TEXT SECTION section start

He was 21 at the time. Now, ten years on, he has learnt a lot himself, “and it’s perfect for this Phantom, which is also set ten years after the first one ends. But it parallels a lot that I’ve experienced myself.” A lot has changed for both of them. The new show finds the Phantom relocated from Paris to Coney Island – “the Vegas of its day,” says Ramin – “where he could fit right in and be part of the population. People went there to see freaks, and society didn’t hound him there but loved him. He had an outlet for his musical creativity. But the problem is that it doesn’t fulfil his soul.”

That yearning can only be met in a reunion with his former great love, Christine, whom he gets to come over from Paris with Raoul, now her husband. (Ramin has also previously played Raoul onstage and had a cameo role in the film version as Christine’s father — “blink and you’ll miss me!”, he quips – and so has played each of Christine’s major loves.)

And Ramin, too, recently had a watershed realisation: during the workshops and recording of the show, “I thought I knew the character well, because I was still doing Phantom I at night, and thought he was the same character. But he isn’t. I had two months off before I started this, and a lot happened to me in my personal life – I had to deal with the things you push away when you’re in eight shows a week. And it hit me. It had been ten long years for him, as well as for me. And the director said something: we live our lives in decades – our teens, twenties, thirties, forties – and we change. I’ve learnt so much. The guy that I was at 21 – we share the same name, but we’re different people. I walk differently, I talk differently. And I’ve had a blessed life, unlike the Phantom. Life gives you circumstances to deal with, and you grow and change.”

One of those realisations is that “there’s no point carrying the weight of things you have no control over”. Like the reception to the show, for instance? “Yes. I can only do the best I can.” But it calls on all his resources, too: “Singing Cole Porter is beautiful, but you’re not blasting out 11 top C’s in a row, either. I can’t read music, but I said, ‘Those are big notes, right?’ And I’m no Pavarotti, I’m telling you – I’m no King of Top C’s!”

But he concludes, “It’s more about the heart. I don’t go out thinking I have to sing this perfectly. That would be boring. In a drama course in high school, the teacher asked how we were feeling today. If you said 65%, he said, can you give me 100% of that 65%? And that’s what I do now – I’ll always give 100% of whatever I’ve got on that day, then I’m not selling anyone short.”

TEXT SECTION section end

● WHAT IS EXPECTED:
Copy out the passage above about Ramin's return to the role of the Phantom in its entirety, word for word.

EXTRACTED ENTRIES section start

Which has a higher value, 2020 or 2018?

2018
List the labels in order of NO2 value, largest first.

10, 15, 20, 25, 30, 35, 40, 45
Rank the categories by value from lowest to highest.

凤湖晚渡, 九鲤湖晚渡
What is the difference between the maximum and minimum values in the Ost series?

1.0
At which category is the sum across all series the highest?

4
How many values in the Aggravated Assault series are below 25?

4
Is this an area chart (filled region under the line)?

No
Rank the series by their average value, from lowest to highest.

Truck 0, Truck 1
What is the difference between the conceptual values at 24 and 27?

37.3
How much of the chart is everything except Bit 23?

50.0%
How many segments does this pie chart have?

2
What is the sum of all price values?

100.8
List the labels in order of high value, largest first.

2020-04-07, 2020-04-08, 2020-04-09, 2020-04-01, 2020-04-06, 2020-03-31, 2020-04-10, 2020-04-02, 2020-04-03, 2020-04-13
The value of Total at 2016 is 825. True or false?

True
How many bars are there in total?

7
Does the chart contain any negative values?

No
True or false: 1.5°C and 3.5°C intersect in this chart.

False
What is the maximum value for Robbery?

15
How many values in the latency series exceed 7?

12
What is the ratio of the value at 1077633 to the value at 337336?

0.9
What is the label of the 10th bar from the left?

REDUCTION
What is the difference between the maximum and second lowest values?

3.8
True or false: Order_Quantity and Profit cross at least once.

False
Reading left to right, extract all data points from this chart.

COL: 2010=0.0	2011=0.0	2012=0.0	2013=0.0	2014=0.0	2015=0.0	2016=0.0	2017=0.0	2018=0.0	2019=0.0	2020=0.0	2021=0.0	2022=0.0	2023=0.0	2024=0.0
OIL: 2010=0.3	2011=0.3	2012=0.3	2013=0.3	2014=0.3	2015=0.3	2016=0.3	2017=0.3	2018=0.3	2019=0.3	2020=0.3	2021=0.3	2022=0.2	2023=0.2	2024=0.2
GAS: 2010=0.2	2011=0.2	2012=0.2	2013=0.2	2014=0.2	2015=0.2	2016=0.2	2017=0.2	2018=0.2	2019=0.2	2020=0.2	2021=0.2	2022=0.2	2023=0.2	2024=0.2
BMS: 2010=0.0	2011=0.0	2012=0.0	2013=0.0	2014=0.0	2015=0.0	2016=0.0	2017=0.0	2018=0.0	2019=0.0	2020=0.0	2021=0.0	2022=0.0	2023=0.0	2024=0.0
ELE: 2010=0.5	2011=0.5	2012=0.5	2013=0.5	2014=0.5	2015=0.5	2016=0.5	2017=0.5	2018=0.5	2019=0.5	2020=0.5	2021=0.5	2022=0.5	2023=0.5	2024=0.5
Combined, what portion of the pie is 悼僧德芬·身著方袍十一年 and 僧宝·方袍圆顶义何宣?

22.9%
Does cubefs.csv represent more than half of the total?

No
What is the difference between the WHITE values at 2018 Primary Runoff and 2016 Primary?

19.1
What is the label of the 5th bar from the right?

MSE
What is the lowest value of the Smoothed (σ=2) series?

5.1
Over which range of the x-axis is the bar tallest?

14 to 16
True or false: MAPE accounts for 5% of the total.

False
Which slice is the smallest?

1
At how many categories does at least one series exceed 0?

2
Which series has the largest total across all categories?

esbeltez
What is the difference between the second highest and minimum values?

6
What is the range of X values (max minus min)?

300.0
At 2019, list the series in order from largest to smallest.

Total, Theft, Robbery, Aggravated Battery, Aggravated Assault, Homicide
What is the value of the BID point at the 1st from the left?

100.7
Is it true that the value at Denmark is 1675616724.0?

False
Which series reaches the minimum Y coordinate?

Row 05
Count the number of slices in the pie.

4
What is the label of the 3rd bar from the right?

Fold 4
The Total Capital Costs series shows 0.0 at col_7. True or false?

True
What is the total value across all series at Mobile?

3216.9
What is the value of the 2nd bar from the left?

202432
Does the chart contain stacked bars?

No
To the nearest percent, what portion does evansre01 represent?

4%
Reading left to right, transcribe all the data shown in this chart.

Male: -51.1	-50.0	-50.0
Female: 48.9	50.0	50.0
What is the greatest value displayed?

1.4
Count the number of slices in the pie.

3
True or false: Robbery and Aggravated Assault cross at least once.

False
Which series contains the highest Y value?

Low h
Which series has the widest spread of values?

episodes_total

EXTRACTED ENTRIES section end

● RESPONSE AREA:
He was 21 at the time. Now, ten years on, he has learnt a lot himself, “and it’s perfect for this Phantom, which is also set ten years after the first one ends. But it parallels a lot that I’ve experienced myself.” A lot has changed for both of them. The new show finds the Phantom relocated from Paris to Coney Island – “the Vegas of its day,” says Ramin – “where he could fit right in and be part of the population. People went there to see freaks, and society didn’t hound him there but loved him. He had an outlet for his musical creativity. But the problem is that it doesn’t fulfil his soul.”

That yearning can only be met in a reunion with his former great love, Christine, whom he gets to come over from Paris with Raoul, now her husband. (Ramin has also previously played Raoul onstage and had a cameo role in the film version as Christine’s father — “blink and you’ll miss me!”, he quips – and so has played each of Christine’s major loves.)

And Ramin, too, recently had a watershed realisation: during the workshops and recording of the show, “I thought I knew the character well, because I was still doing Phantom I at night, and thought he was the same character. But he isn’t. I had two months off before I started this, and a lot happened to me in my personal life – I had to deal with the things you push away when you’re in eight shows a week. And it hit me. It had been ten long years for him, as well as for me. And the director said something: we live our lives in decades – our teens, twenties, thirties, forties – and we change. I’ve learnt so much. The guy that I was at 21 – we share the same name, but we’re different people. I walk differently, I talk differently. And I’ve had a blessed life, unlike the Phantom. Life gives you circumstances to deal with, and you grow and change.”

One of those realisations is that “there’s no point carrying the weight of things you have no control over”. Like the reception to the show, for instance? “Yes. I can only do the best I can.” But it calls on all his resources, too: “Singing Cole Porter is beautiful, but you’re not blasting out 11 top C’s in a row, either. I can’t read music, but I said, ‘Those are big notes, right?’ And I’m no Pavarotti, I’m telling you – I’m no King of Top C’s!”

But he concludes, “It’s more about the heart. I don’t go out thinking I have to sing this perfectly. That would be boring. In a drama course in high school, the teacher asked how we were feeling today. If you said 65%, he said, can you give me 100% of that 65%? And that’s what I do now – I’ll always give 100% of whatever I’ve got on that day, then I’m not selling anyone short.”